Epoch [14/50], Step [570/1962], Loss: 0.29926, Disc Loss: 3.87392, Dur Loss: 0.39325, CE Loss: 0.01577, Norm Loss: 0.35677, F0 Loss: 1.75810, LM Loss: 1.10381, Gen Loss: 7.37969, Sty Loss: 0.11163, Diff Loss: 0.81120, DiscLM Loss: 0.00000, GenLM Loss: 0.00000, SLoss: 0.00000, S2S Loss: 0.05180, Mono Loss: 0.18753

But when I looked at the checked point the file name is epoch_2nd_00009.pth and it stopped recording six hours before than when I halted the code via the terminal window in VSC.

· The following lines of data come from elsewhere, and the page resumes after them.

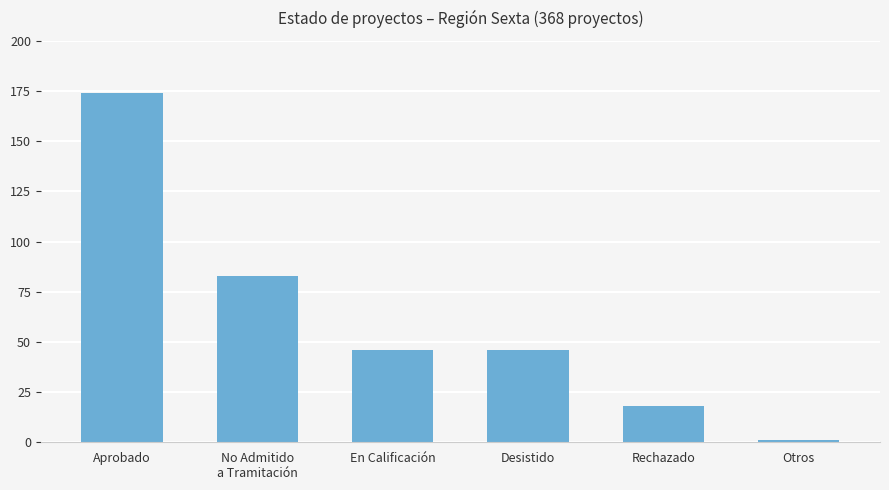

Reading left to right, list all the values displayed in this chart.

Aprobado=174	No Admitido
a Tramitación=83	En Calificación=46	Desistido=46	Rechazado=18	Otros=1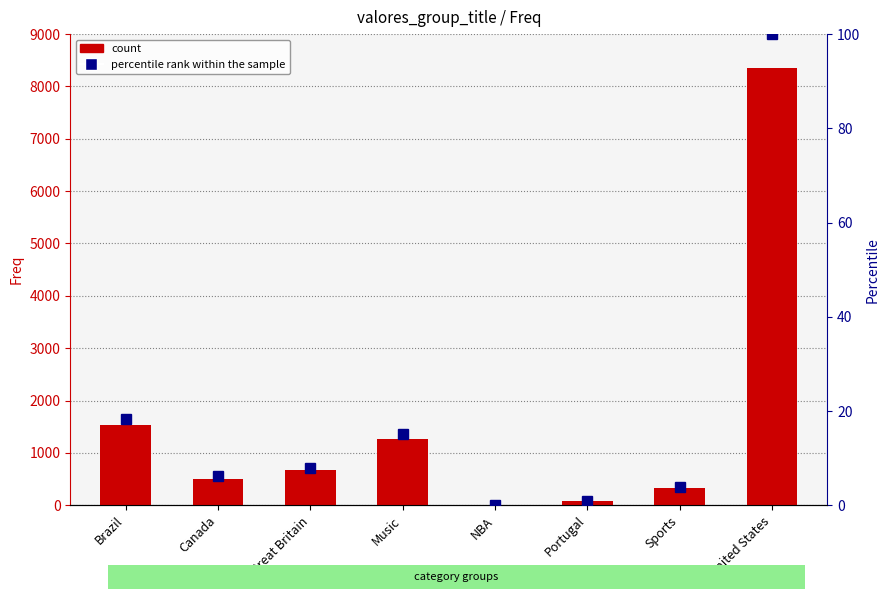

Reading left to right, what are all the values shown in this chart?

Freq: Brazil=1536.0	Canada=510.0	Great Britain=667.0	Music=1259.0	NBA=3.0	Portugal=79.0	Sports=320.0	United States=8348.0
percentile rank within the sample: Brazil=18.4	Canada=6.1	Great Britain=8.0	Music=15.1	NBA=0.0	Portugal=0.9	Sports=3.8	United States=100.0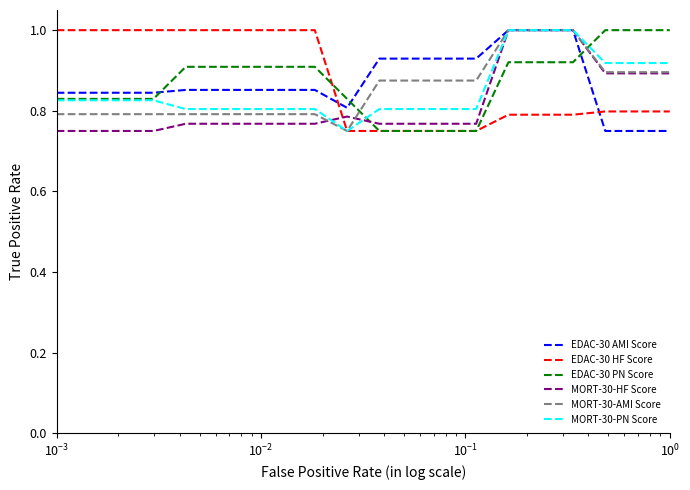

True or false: EDAC-30 PN Score and EDAC-30 AMI Score intersect in this chart.

True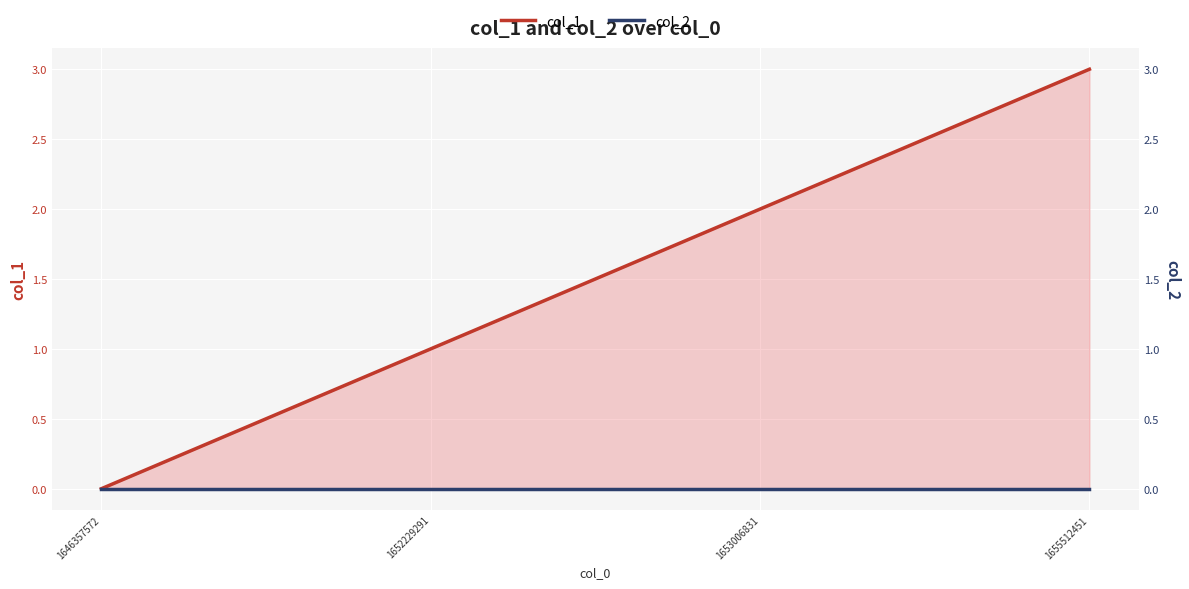

True or false: col_2 and col_1 intersect in this chart.

False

Also, something confusing is why we need to Download and extract the LJSpeech dataset if only we are doing fine tuning. Did you extract the database, and up-sample to 24kHz and then place it on log_dir: Models/LJSpeech?

Thank you!!!

IIEleven11 commented 11 months ago

I ran the fine tuning using Visual Studio Code(VSC) and this was the last output log:

Epoch [14/50], Step [570/1962], Loss: 0.29926, Disc Loss: 3.87392, Dur Loss: 0.39325, CE Loss: 0.01577, Norm Loss: 0.35677, F0 Loss: 1.75810, LM Loss: 1.10381, Gen Loss: 7.37969, Sty Loss: 0.11163, Diff Loss: 0.81120, DiscLM Loss: 0.00000, GenLM Loss: 0.00000, SLoss: 0.00000, S2S Loss: 0.05180, Mono Loss: 0.18753

But when I looked at the checked point the file name is epoch_2nd_00009.pth and it stopped recording six hours before than when I halted the code via the terminal window in VSC.

Also, something confusing is why we need to Download and extract the LJSpeech dataset if only we are doing fine tuning. Did you extract the database, and up-sample to 24kHz and then place it on log_dir: Models/LJSpeech?

Thank you!!!

It looks like it crashed for some reason. Your terminal should've had a traceback. You probably have it set to save checkpoints at everything 10th interval. Because computers count from zero and not one that means it saved the 9th epoch.

Uhm you just need the OOD_List from the dataset. For simplification I just included the download.

Correct, there is no reason to up sample lj speech dataset. I will clarify that in the readme.